====== SUPPLIED INFORMATION ======

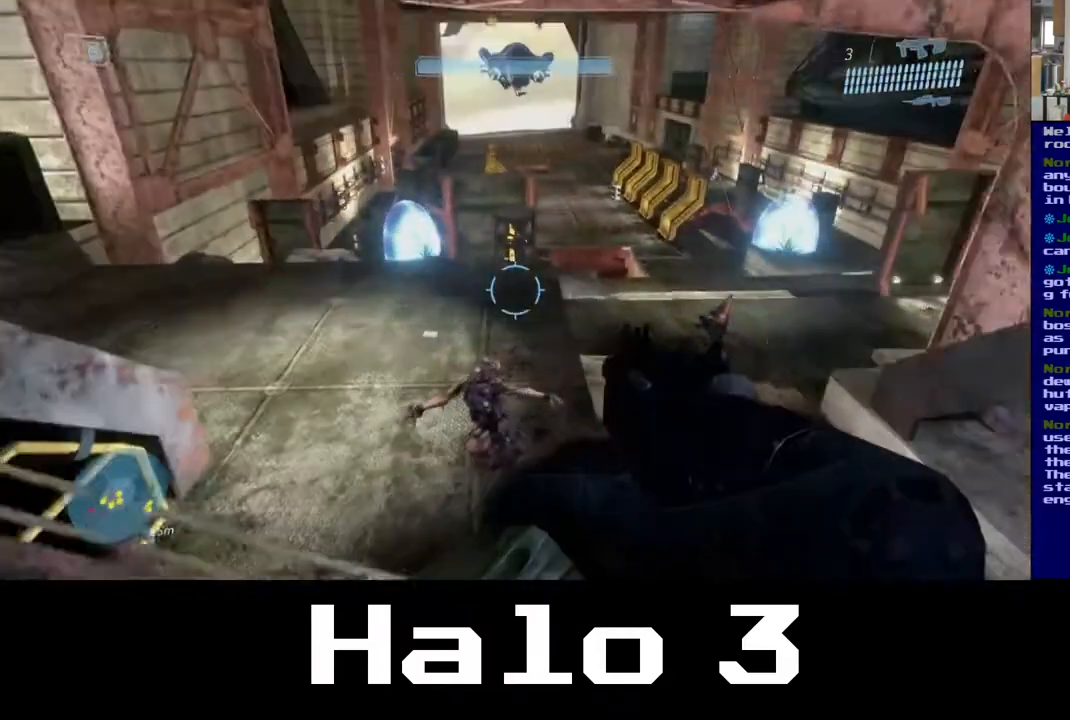
{"buttons": [], "left_stick": "up", "right_stick": "up-right", "events": [[433, "right_stick", "up-right"]]}
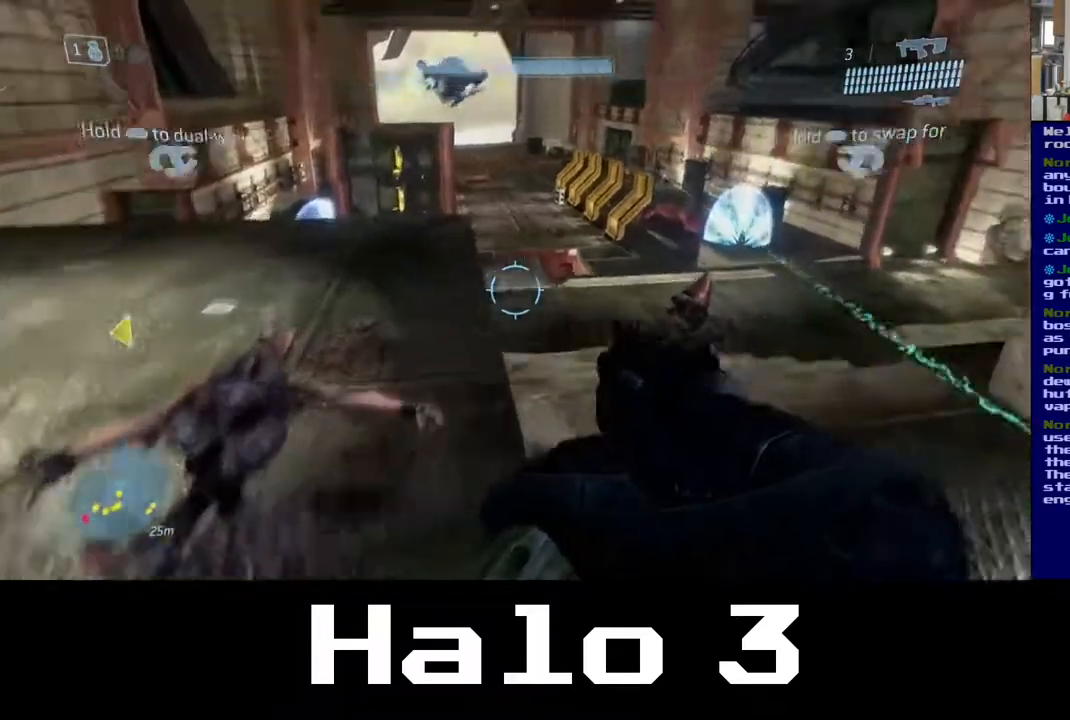
{"buttons": [], "left_stick": "up-left", "right_stick": "left", "events": [[33, "left_stick", "up-left"], [150, "right_stick", "right"], [267, "right_stick", "center"], [383, "right_stick", "left"]]}
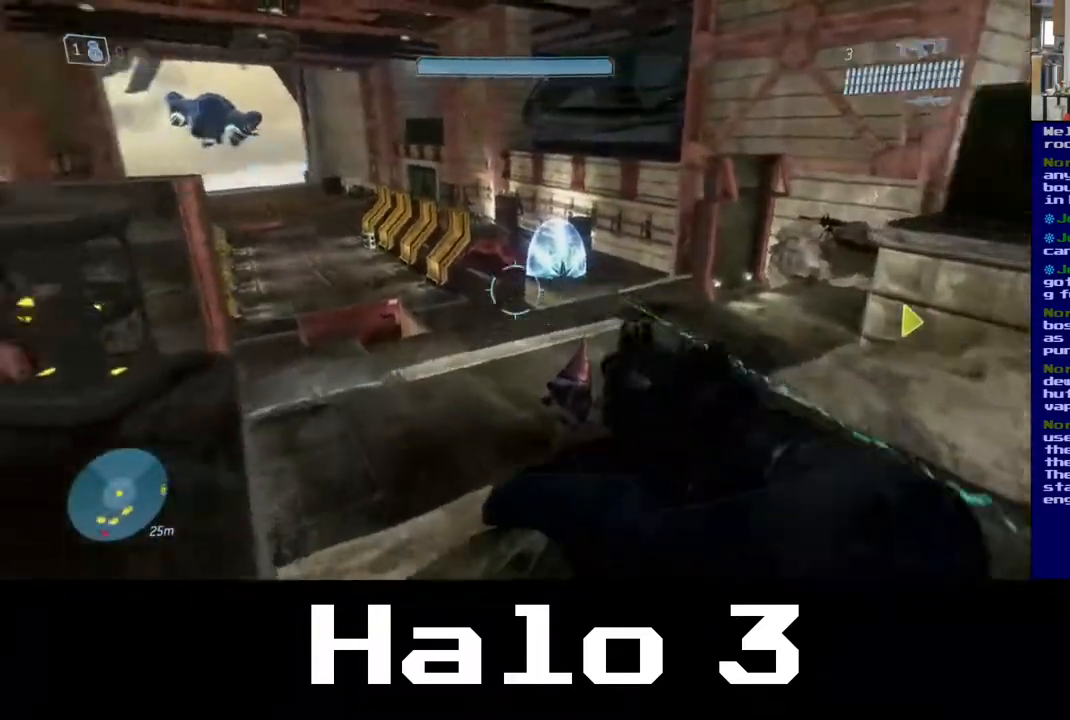
{"buttons": [], "left_stick": "left", "right_stick": "up-left", "events": [[33, "right_stick", "up-left"], [133, "left_stick", "left"], [200, "right_stick", "center"], [333, "right_stick", "up-left"]]}
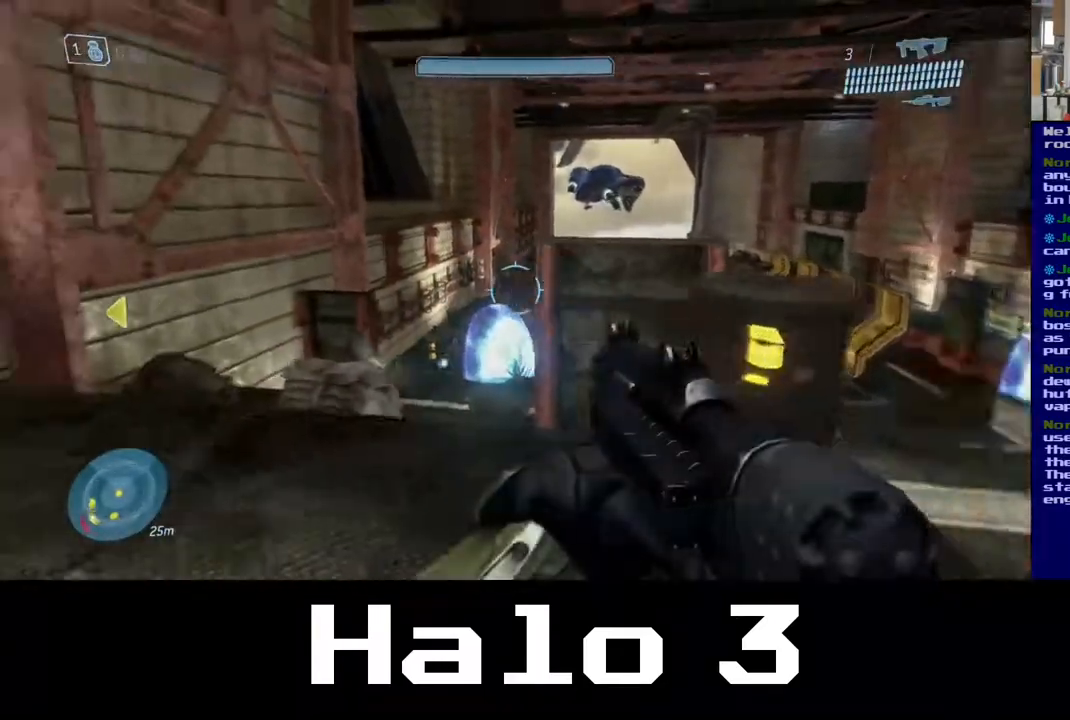
{"buttons": [], "left_stick": "up-left", "right_stick": "down-left", "events": [[133, "right_stick", "center"], [350, "left_stick", "up-left"], [383, "right_stick", "down-left"]]}
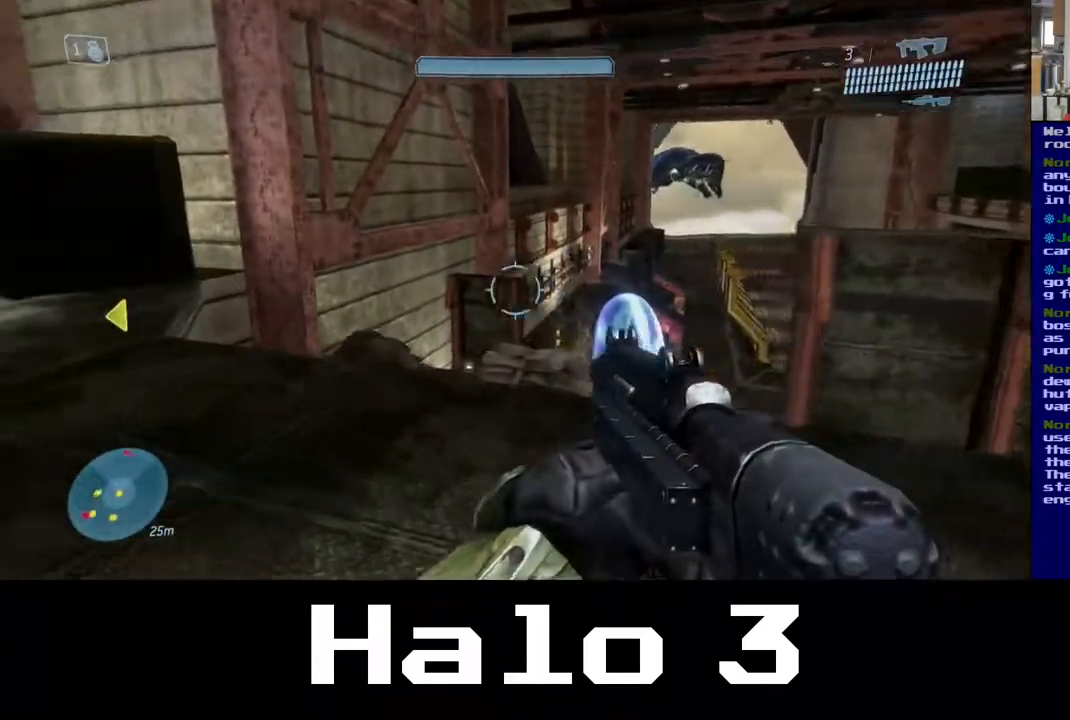
{"buttons": [], "left_stick": "up-left", "right_stick": "down", "events": [[117, "right_stick", "center"], [250, "right_stick", "down-right"], [500, "right_stick", "down"]]}
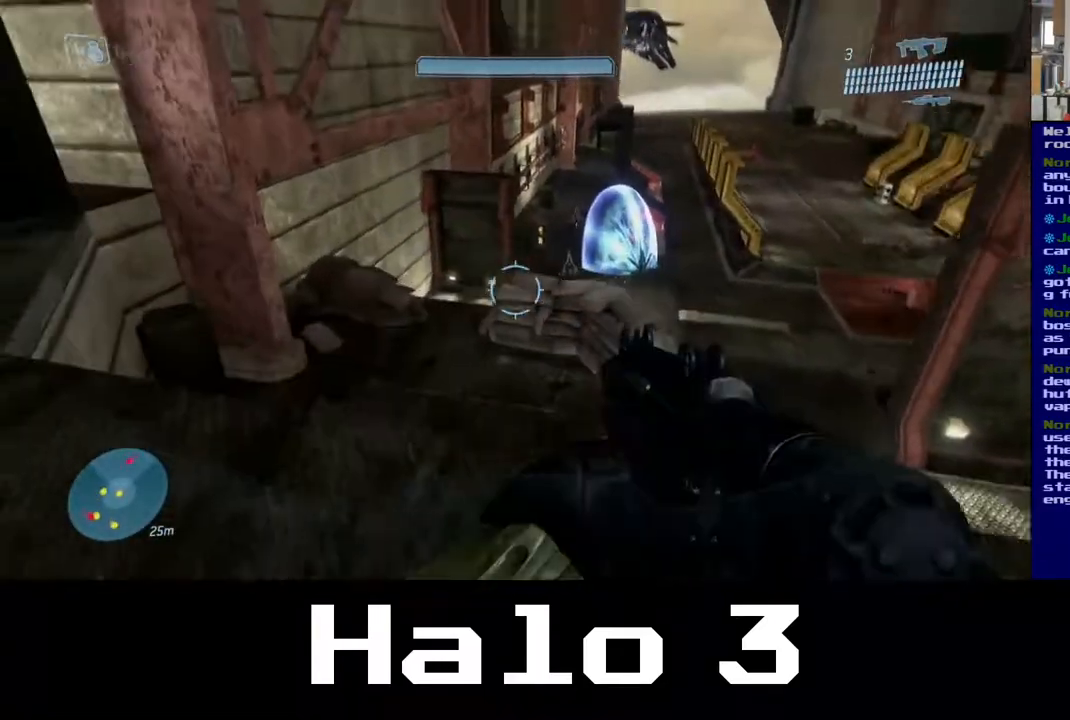
{"buttons": [], "left_stick": "up", "right_stick": "center", "events": [[183, "right_stick", "center"], [483, "left_stick", "up"]]}
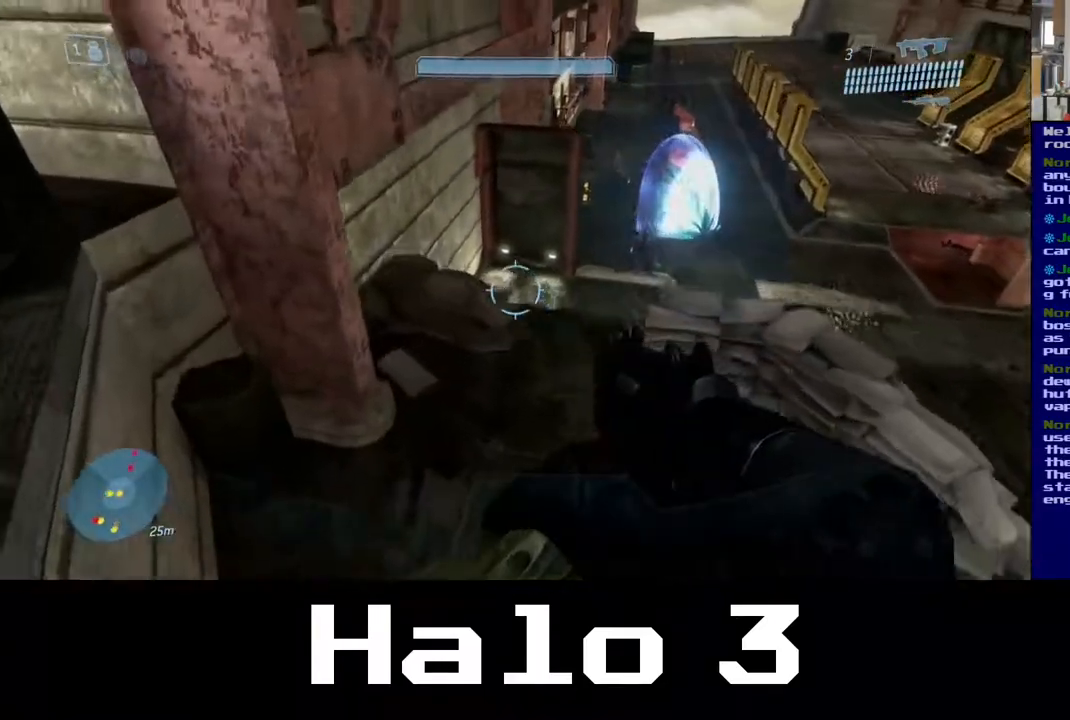
{"buttons": [], "left_stick": "up-right", "right_stick": "right", "events": [[17, "A", "down"], [17, "left_stick", "up-right"], [217, "A", "up"], [383, "right_stick", "down-right"], [483, "right_stick", "right"]]}
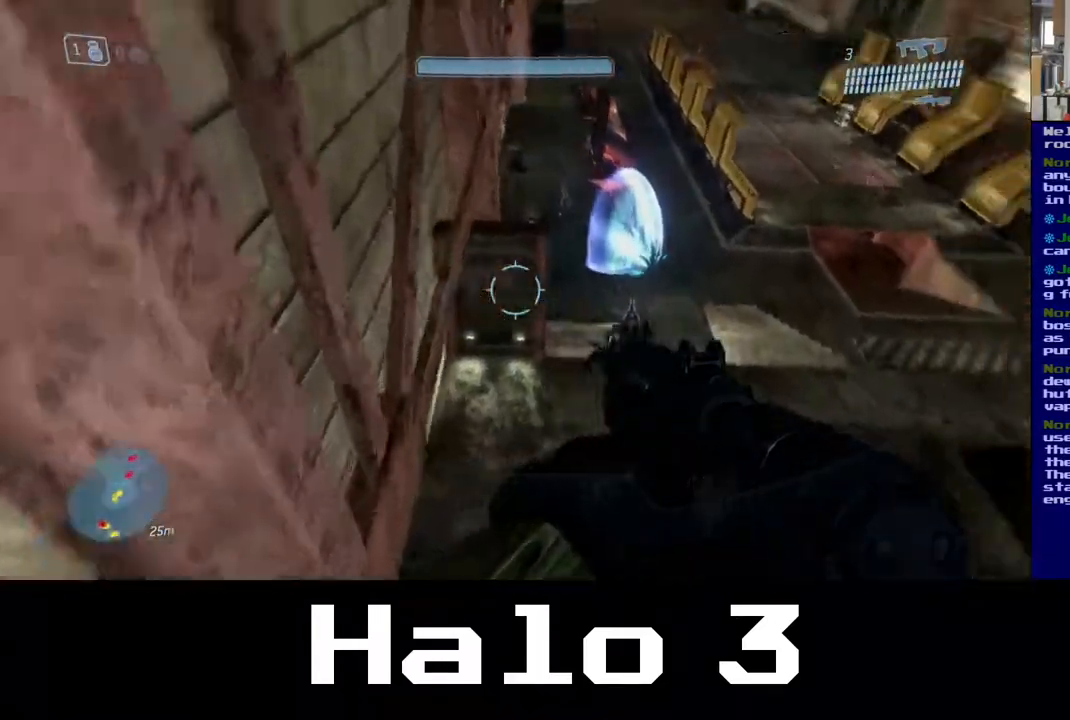
{"buttons": [], "left_stick": "up-right", "right_stick": "down"}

======

■ **WORK TO BE COMPLETED**
The pictures stay out; please reproduce everything else in the entries exactly.

■ **EXPECTED ANSWER**
{"buttons": [], "left_stick": "up", "right_stick": "up-right", "events": [[433, "right_stick", "up-right"]]}
{"buttons": [], "left_stick": "up-left", "right_stick": "left", "events": [[33, "left_stick", "up-left"], [150, "right_stick", "right"], [267, "right_stick", "center"], [383, "right_stick", "left"]]}
{"buttons": [], "left_stick": "left", "right_stick": "up-left", "events": [[33, "right_stick", "up-left"], [133, "left_stick", "left"], [200, "right_stick", "center"], [333, "right_stick", "up-left"]]}
{"buttons": [], "left_stick": "up-left", "right_stick": "down-left", "events": [[133, "right_stick", "center"], [350, "left_stick", "up-left"], [383, "right_stick", "down-left"]]}
{"buttons": [], "left_stick": "up-left", "right_stick": "down", "events": [[117, "right_stick", "center"], [250, "right_stick", "down-right"], [500, "right_stick", "down"]]}
{"buttons": [], "left_stick": "up", "right_stick": "center", "events": [[183, "right_stick", "center"], [483, "left_stick", "up"]]}
{"buttons": [], "left_stick": "up-right", "right_stick": "right", "events": [[17, "A", "down"], [17, "left_stick", "up-right"], [217, "A", "up"], [383, "right_stick", "down-right"], [483, "right_stick", "right"]]}
{"buttons": [], "left_stick": "up-right", "right_stick": "down"}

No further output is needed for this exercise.